Not yet. Medusa is in bootstrap phase as of 2026-05-16. Hardware BOM is drafted, firmware scaffold isn't built. Watch the project board and the GitHub Releases page for the first hardware run announcement.

Against networks you own or are authorized to test: yes, everywhere we know of. Against networks you don't: no, illegal in most jurisdictions. See Lawful use.

The firmware ships with an operator-side BSSID allow-list — the case won't transmit at access points you haven't listed. That's safety scaffolding, not legal cover.

Why ESP32-S3 and not Pi Zero 2 W?

The Pi Zero 2 W lane is a separate projectNosferato. Medusa is the MCU branch for cases where you want pocketable + low-power + cheap + immediate boot. Nosferato is the SBC branch for cases where you want more capable + Linux + bigger storage. Both are HARTLE.TECH projects.

Why "Medusa"?

The Greek gorgon. Snake-hair becomes antennas. The petrifying gaze becomes passive RF reconnaissance (freezing the moment to inspect packets). Perseus killed her using a mirror — don't look directly at adversaries; look at their reflection in the medium. The mascot is a gorgon head with one prominent eye fixed on a screen of radio spectrum, snake-antennas fanning out.

Full brand brief: assets/brand/v1_brief.md.

Does it work with iPhone?

For now Medusa pairs with an Android phone running NearTrace as the companion. iOS isn't planned for v1. Future options: native iOS companion app, web-Bluetooth PWA, or USB-CDC export to desktop.

Why does the case have to look identifiable?

By design. The case has visible Medusa branding (mascot on back) so it's identifiable, not concealable. Per the threat model, discreet possession in spaces where pentest tooling would be flagged is a risk we mitigate via visible identification. If you want a stealth pentest tool, Medusa isn't it.

What does Medusa NOT do?

Read the out-of-scope table: no evil-twin, no captive-portal credential harvesting, no automated handshake brute-force, no GPS device-location tagging. These are deliberate scope decisions, not "future work."

Is the firmware closed-source?

No. Apache 2.0, source mirrors on GitHub. The build is reproducible. The only non-open binary in the build is Espressif's WiFi/PHY library (libnet80211.a, libpp.a, libphy.a) — same as every ESP-IDF project.

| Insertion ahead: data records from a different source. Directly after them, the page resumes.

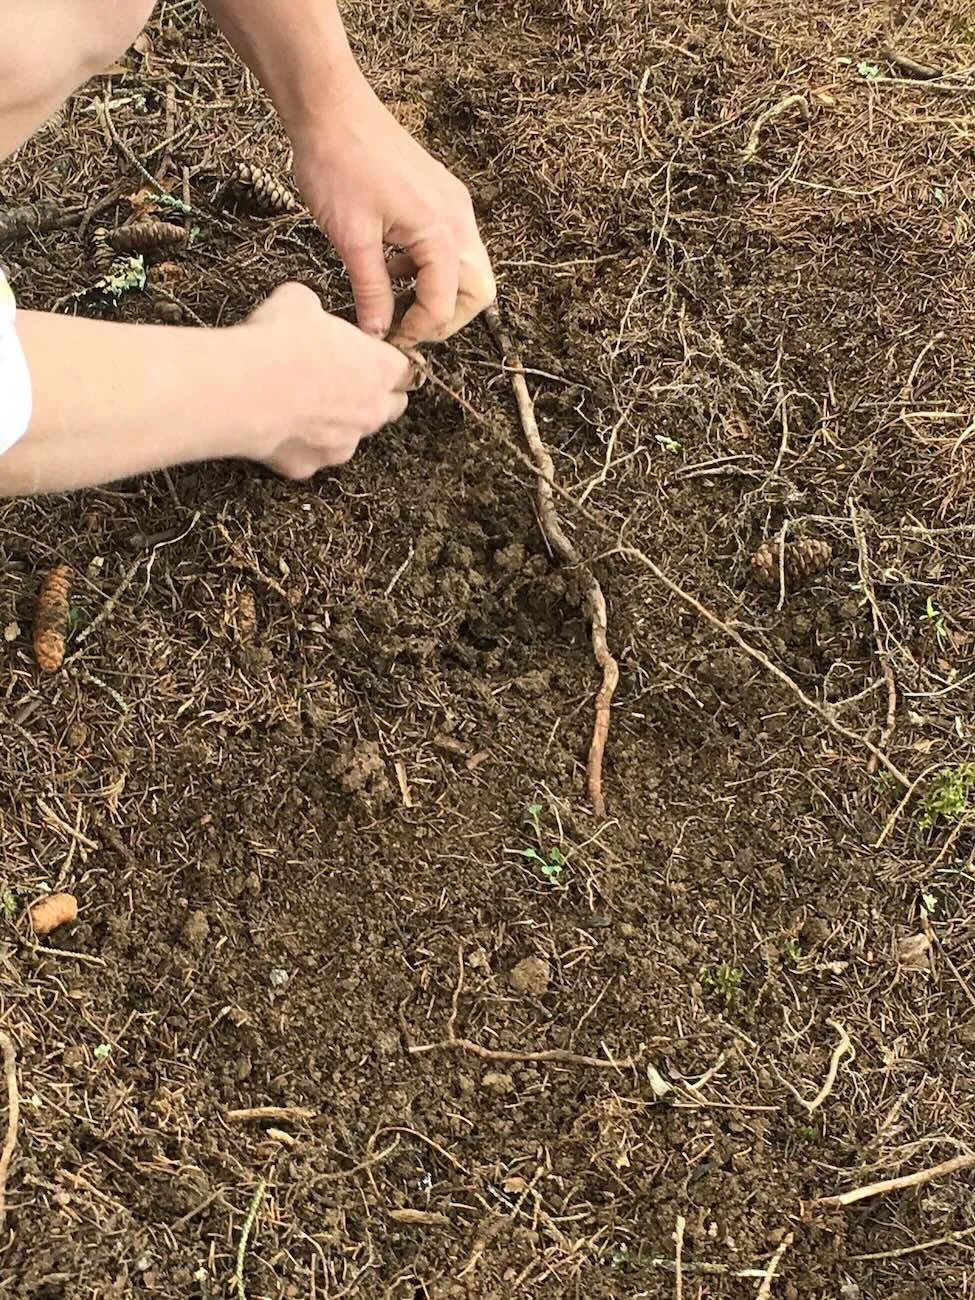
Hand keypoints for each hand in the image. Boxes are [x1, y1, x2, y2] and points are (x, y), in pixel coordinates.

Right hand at [241, 282, 411, 477]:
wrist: (243, 388)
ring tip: (305, 403)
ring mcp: (342, 444)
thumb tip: (310, 313)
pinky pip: (312, 455)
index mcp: (379, 368)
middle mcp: (370, 412)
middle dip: (376, 395)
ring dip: (338, 422)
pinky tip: (280, 425)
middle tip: (346, 381)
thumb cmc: (277, 344)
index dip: (387, 361)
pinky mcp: (309, 466)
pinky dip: (300, 444)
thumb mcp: (300, 302)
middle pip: (391, 407)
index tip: (372, 357)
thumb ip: (318, 313)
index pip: (405, 369)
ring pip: (352, 435)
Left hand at [290, 72, 495, 344]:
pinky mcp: (439, 196)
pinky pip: (449, 245)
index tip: (389, 341)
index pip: (444, 304)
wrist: (329, 106)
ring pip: (467, 269)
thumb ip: (371, 292)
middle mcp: (458, 218)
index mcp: (441, 231)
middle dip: (446, 319)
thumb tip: (377, 333)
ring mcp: (452, 204)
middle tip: (407, 330)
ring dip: (439, 294)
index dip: (417, 331)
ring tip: (396, 303)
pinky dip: (429, 268)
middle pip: (477, 291)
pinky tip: (392, 270)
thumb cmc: (338, 163)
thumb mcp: (351, 239)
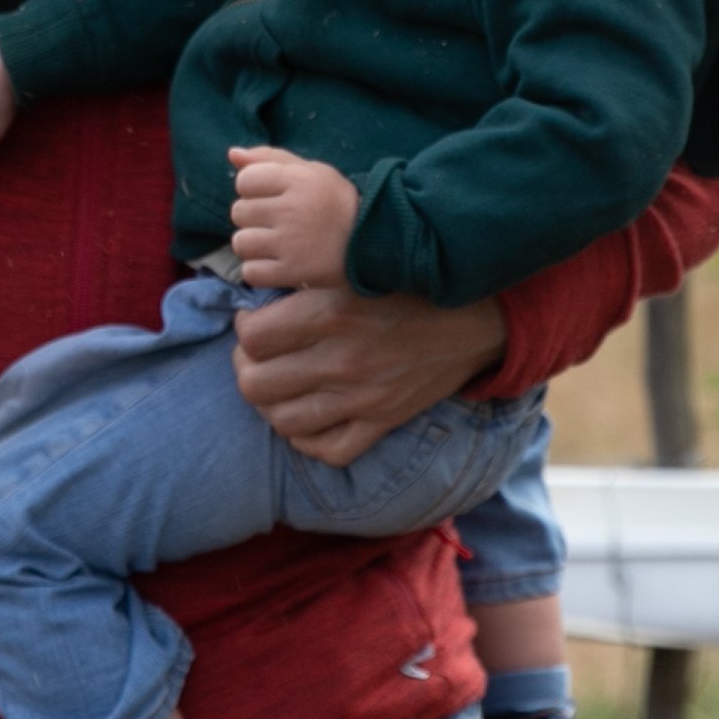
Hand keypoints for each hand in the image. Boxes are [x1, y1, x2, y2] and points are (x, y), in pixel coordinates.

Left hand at [225, 147, 359, 291]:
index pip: (244, 180)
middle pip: (239, 212)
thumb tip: (232, 154)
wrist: (373, 242)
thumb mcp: (311, 171)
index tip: (273, 197)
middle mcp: (292, 210)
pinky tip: (278, 264)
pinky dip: (260, 271)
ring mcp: (290, 243)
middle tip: (279, 222)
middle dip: (254, 218)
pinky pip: (250, 273)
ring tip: (276, 244)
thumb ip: (271, 159)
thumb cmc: (336, 203)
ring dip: (254, 246)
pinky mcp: (292, 272)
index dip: (253, 189)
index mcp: (297, 180)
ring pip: (241, 243)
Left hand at [231, 282, 507, 465]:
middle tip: (256, 356)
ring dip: (270, 405)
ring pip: (282, 422)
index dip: (244, 329)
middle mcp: (343, 360)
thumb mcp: (355, 268)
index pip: (253, 337)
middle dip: (246, 368)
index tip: (253, 321)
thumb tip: (258, 300)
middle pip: (256, 385)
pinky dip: (307, 439)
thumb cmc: (408, 286)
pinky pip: (328, 450)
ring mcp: (363, 398)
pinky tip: (306, 415)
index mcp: (332, 312)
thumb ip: (306, 284)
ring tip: (276, 385)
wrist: (474, 320)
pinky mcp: (383, 422)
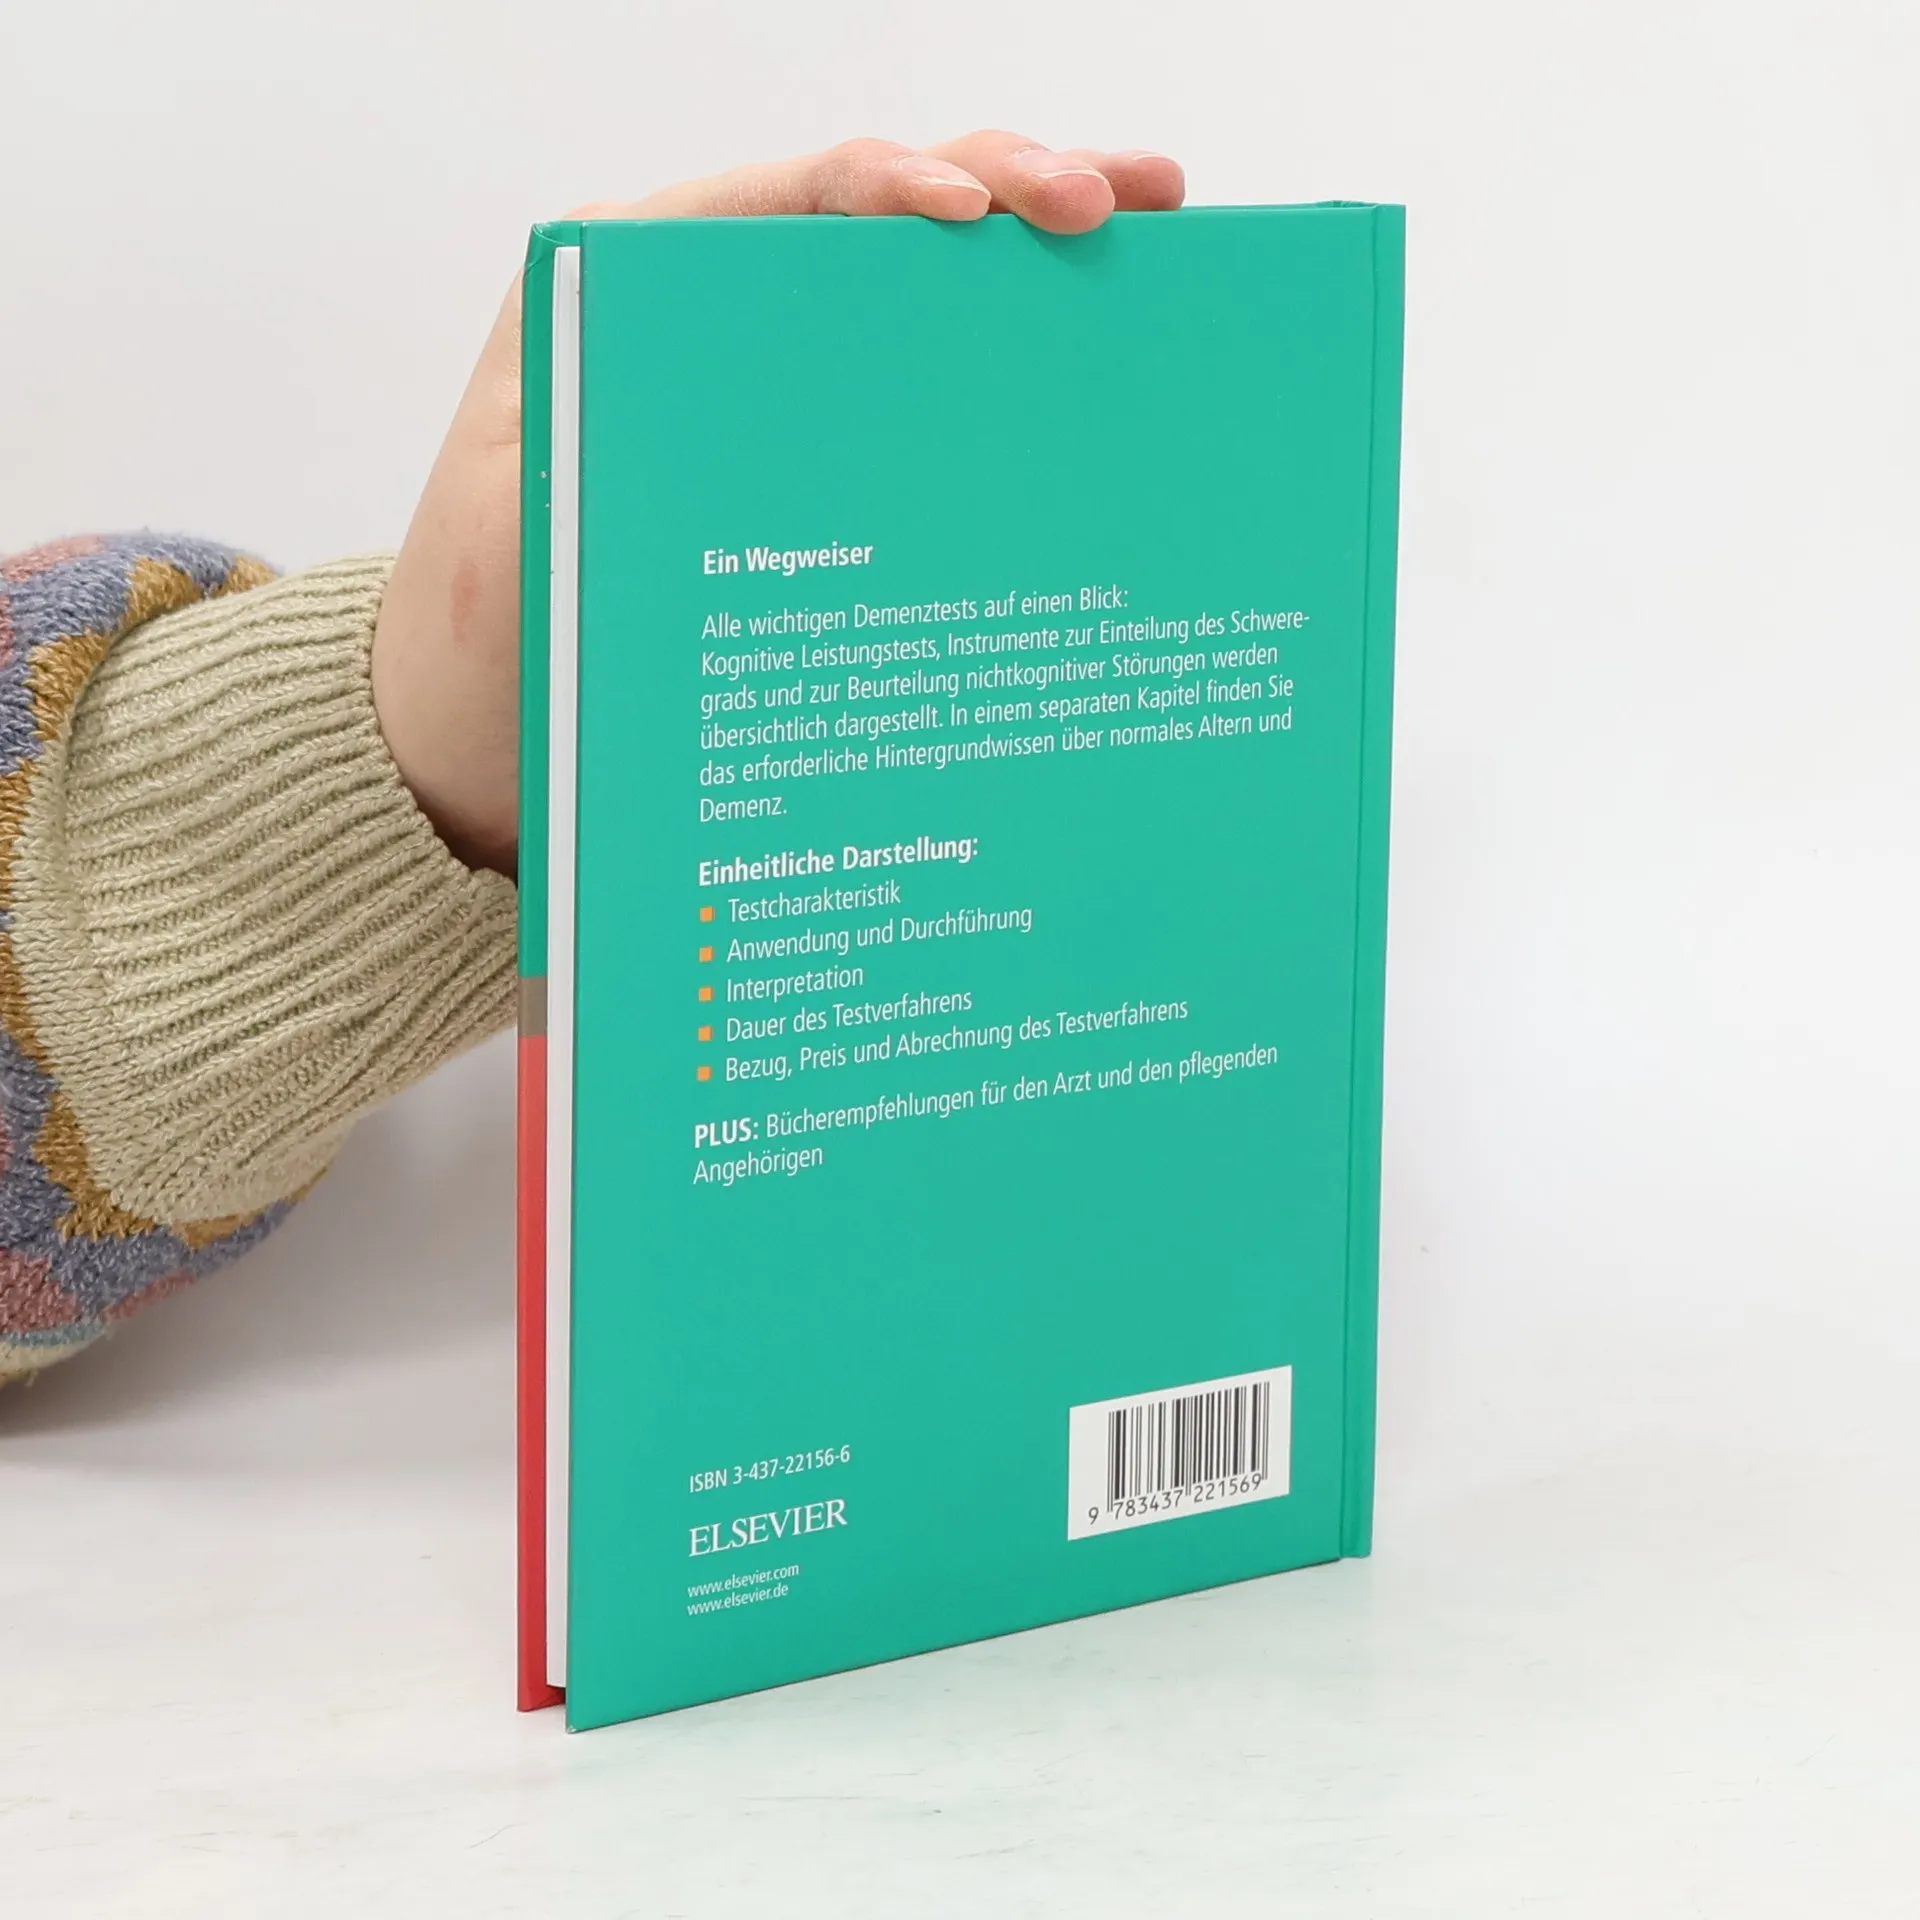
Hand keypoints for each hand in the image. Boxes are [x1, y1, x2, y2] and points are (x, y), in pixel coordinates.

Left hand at [371, 133, 1185, 873]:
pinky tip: (1094, 363)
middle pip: (880, 223)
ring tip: (1153, 230)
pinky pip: (921, 397)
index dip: (897, 185)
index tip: (976, 216)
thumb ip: (600, 461)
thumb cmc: (479, 639)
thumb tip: (743, 424)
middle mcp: (713, 317)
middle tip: (1123, 201)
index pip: (790, 198)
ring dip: (1033, 261)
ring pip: (918, 297)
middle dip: (1007, 188)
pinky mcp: (814, 467)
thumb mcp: (523, 542)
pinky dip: (1009, 373)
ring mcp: (774, 390)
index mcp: (632, 291)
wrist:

How do I report a security issue?

Email contact@hartle.tech with the subject prefix [medusa security]. PGP key on the hartle.tech site (once it's published). Coordinated-disclosure baseline: 90-day window, faster if widely exploited.

How do I support the project?

Donation channels coming as accounts are created (Liberapay, GitHub Sponsors, Ko-fi, Buy Me a Coffee, Open Collective). You can also just star the repo, file good issues, and tell other security researchers about it.

Where's the rest of the docs?

The internal wiki (operator-side specifics, hardware BOM with supplier links, threat model, design notes, research write-ups) is at medusa.hartle.tech/wiki/tailnet-only. If you're on the HARTLE.TECH tailnet, you can read it. If not, the public docs you're reading now are what's available.